Como exemplo, o efeito do aumento do custo de vida pode-se observar os cortes de verbas para os trens. Em muitas cidades do interior, este é o principal meio de transporte coletivo. Os governos fizeram importantes cortes de verbas que levaram ao fechamento de linhas e estações. Muitos vilarejos e pequenas cidades deixaram de receber trens. Como a maioria dessas regiões não dispõe de serviços públicos como hospitais e até escolas e universidades, as pessoas que usavam carro como meio de transporte, tiveram que usar ainda mais para ir a locais que antes eram servidos por trem. Com o aumento do preço dos combustíveis, as pessoas viram sua renda ser comprometida.

Outros fatores como precarização do trabalho, desemprego e rebaixamento em geral das condições de vida levaram jovens e trabalhadores franceses e imigrantes para as ruas.

As mobilizações e a repressão do governo de Macron
As mobilizações têm ocorrido todos os sábados, desde novembro, e a maioria foi fortemente reprimida pela policia, com muitos feridos e detenções arbitrárias. O governo apostou que, após as festas de final de ano, o movimento iria diminuir, mas não foi isso que aconteceu.

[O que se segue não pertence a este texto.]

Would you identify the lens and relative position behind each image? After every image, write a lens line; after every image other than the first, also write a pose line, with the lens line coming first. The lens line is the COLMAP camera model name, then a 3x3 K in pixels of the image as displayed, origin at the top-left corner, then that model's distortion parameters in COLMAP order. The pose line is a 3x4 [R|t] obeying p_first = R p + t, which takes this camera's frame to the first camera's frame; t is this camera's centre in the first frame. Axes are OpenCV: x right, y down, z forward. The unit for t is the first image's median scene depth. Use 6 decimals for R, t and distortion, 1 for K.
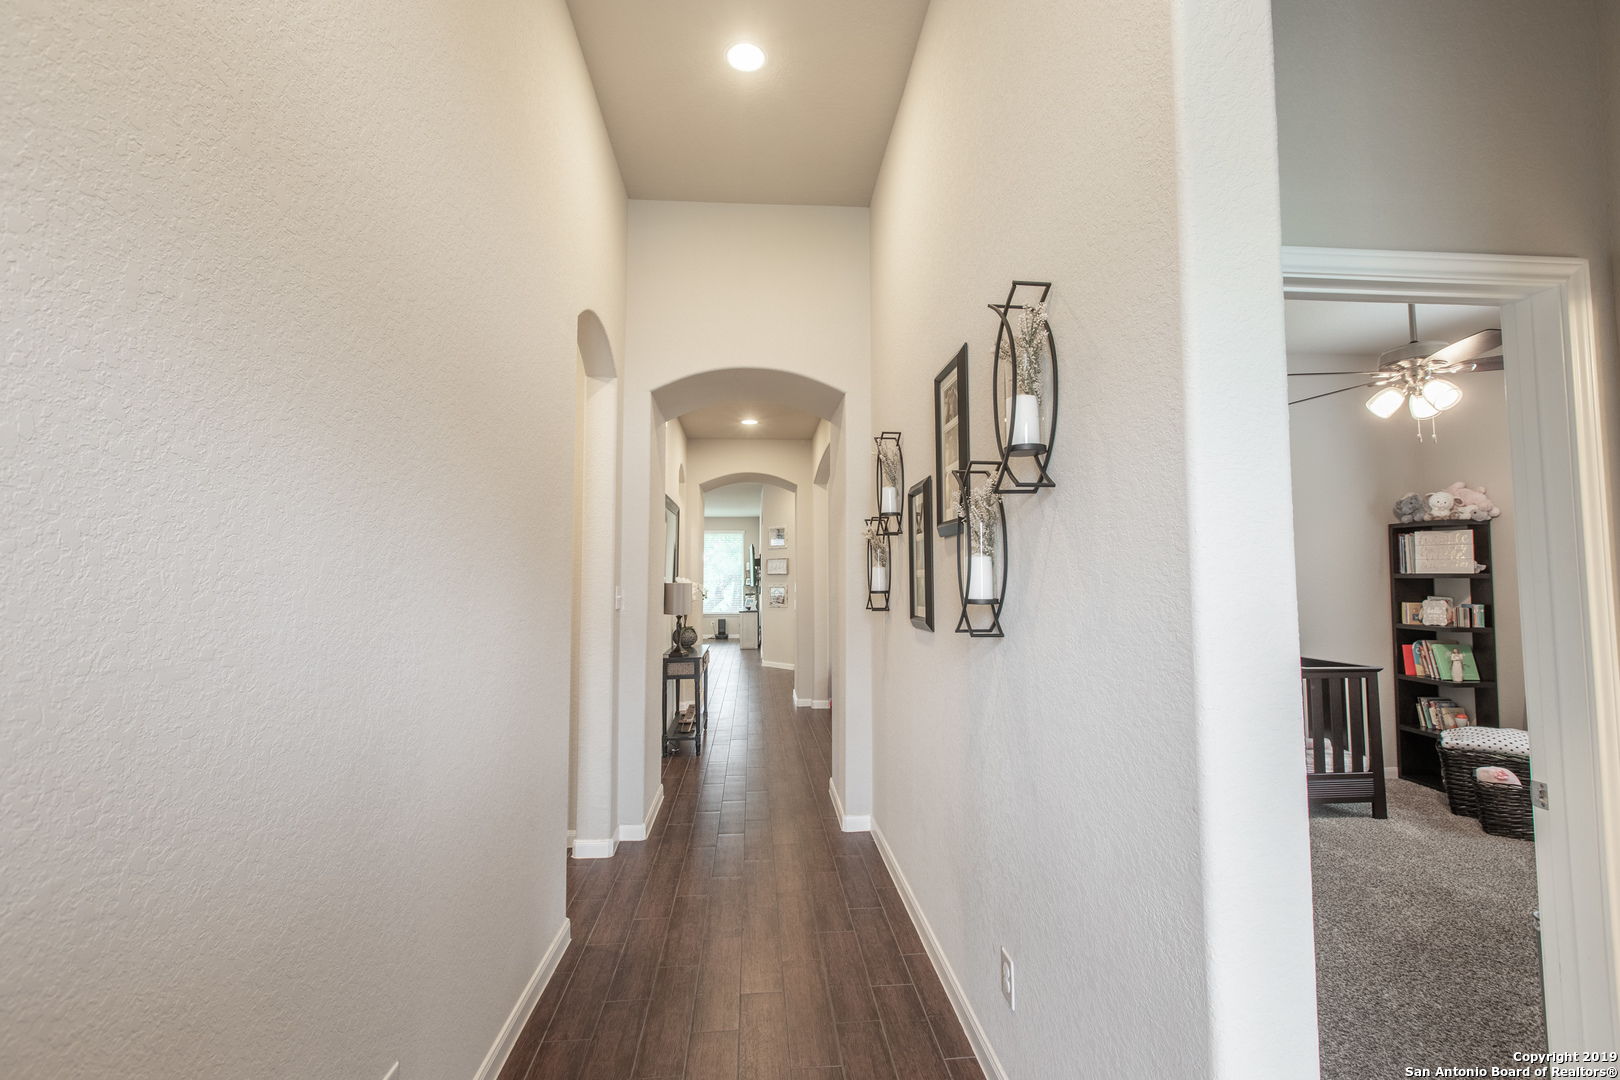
lens RADIAL K [[731.4, 0, 818.2], [0, 731.4, 541.7], [0, 0, 1]] dist [0.008896, -0.000724]
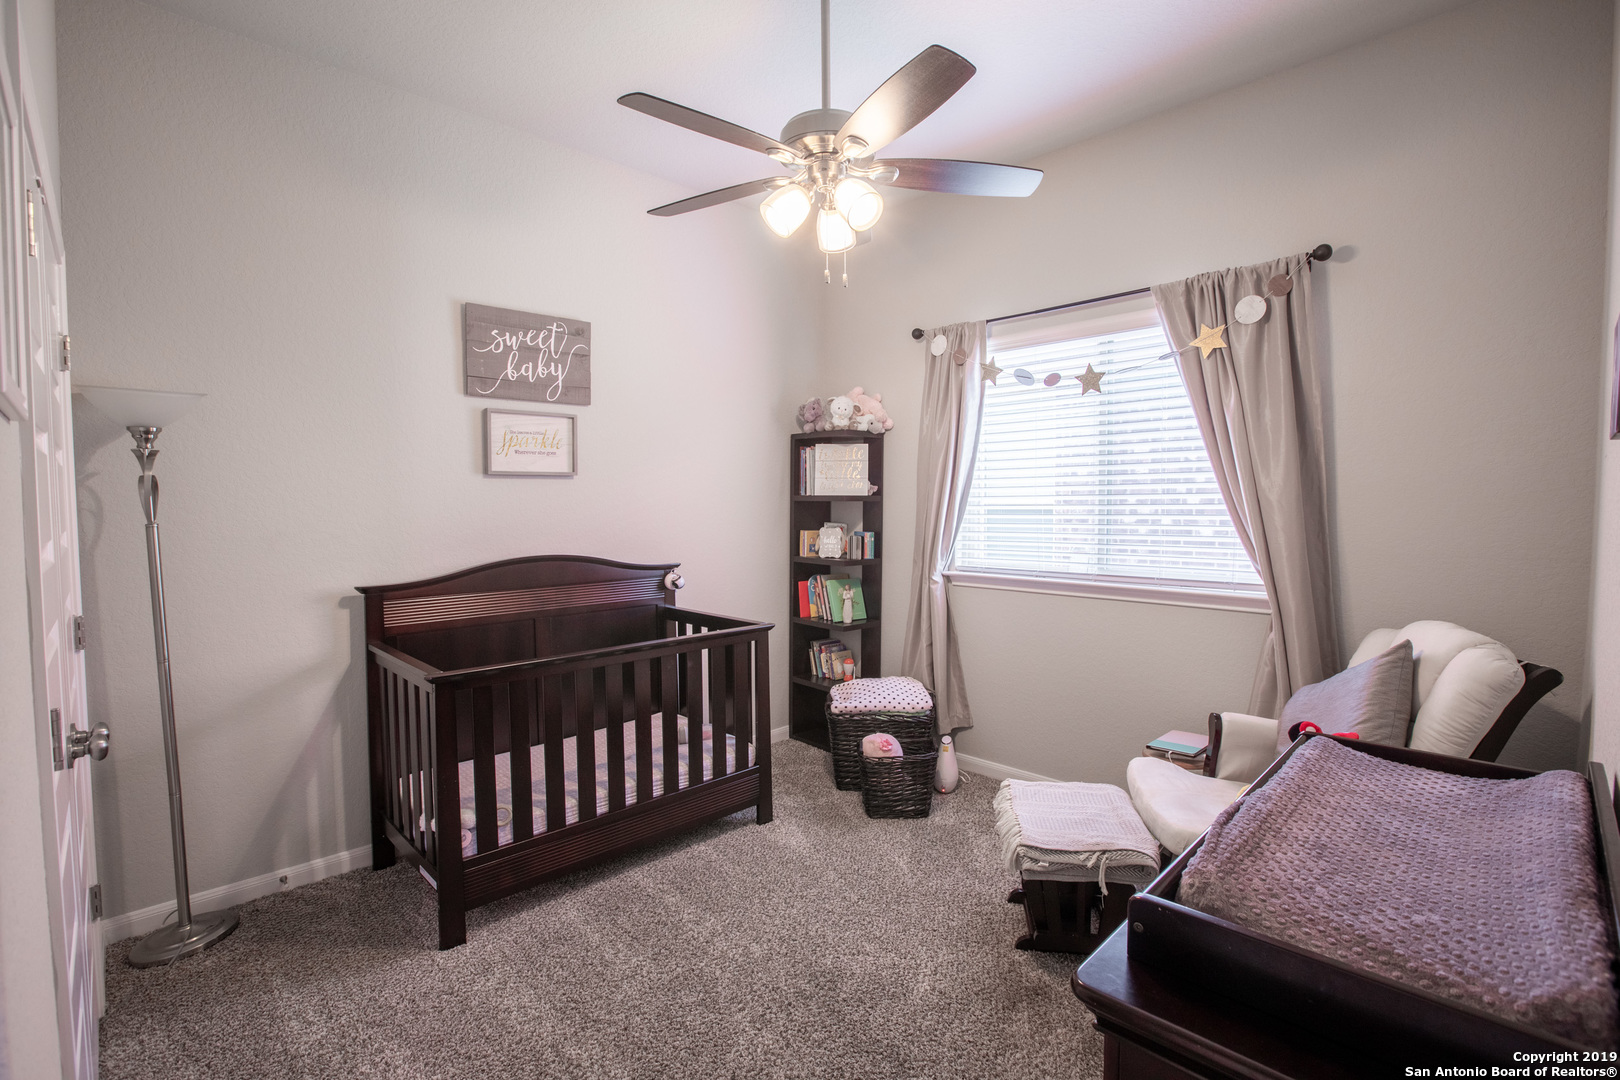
lens RADIAL K [[731.4, 0, 814.3], [0, 731.4, 539.0], [0, 0, 1]] dist [0.008896, -0.000724]
pose [[0.776839, -0.028714, 0.629044, 0.310284], [-0.037982, 0.995004, 0.092324, 0.017107], [-0.628552, -0.095613, 0.771868, 0.381275]]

Além das manifestações continuarem em algumas regiões, os Coletes Amarelos ganharam um importante carácter organizativo ao basear as decisões e pauta de reivindicações em assembleias populares de bairros ou cidades.

Nos dias 12 e 13 de janeiro, na cidade de Commercy, ocorreu uma assembleia nacional dos Coletes Amarelos, que reuniu delegados eleitos em assembleias locais.  Eram dois delegados por localidade,  sempre um homem e uma mulher. A assembleia nacional aprovou uma pauta de reivindicações e a continuidade da luta direta contra o governo e um chamado à Greve Geral.

As centrais sindicais CGT e Solidaires chamaram a Greve Geral para o dia 5 de fevereiro. Houve muitos bloqueios de estradas e, na madrugada do dia 5, militantes sindicais e ativistas dos Coletes Amarelos fizeram importantes piquetes pelas cidades e bloqueios em universidades. As manifestações foram uma das maiores dos últimos meses e demostraram a necessidade do movimento sindical organizado fazer um constante chamado à mobilização.

As expressivas mobilizações dos Coletes Amarelos ganham mais poder com o avanço da sua auto-organização em assembleias populares e ao lado dos sindicatos. O propósito é dar continuidade ao processo de mobilização para derrotar Macron e os planos de ajustes que precarizam cada vez mais as condições de vida dos trabalhadores e juventude.

É dever do movimento sindical e popular ao redor do mundo cercar essas mobilizações de solidariedade. A luta dos trabalhadores franceses é um exemplo de mobilização contra os planos de austeridade e governos serviçais de grandes bancos e coorporações.

Herbert Claros é membro do Setorial Internacional da CSP-Conlutas. Recentemente esteve na França representando a central e a Rede Sindical Internacional de Solidariedade e Lutas em uma série de palestras sobre o Brasil e a chegada de Jair Bolsonaro e a ultradireita ao poder.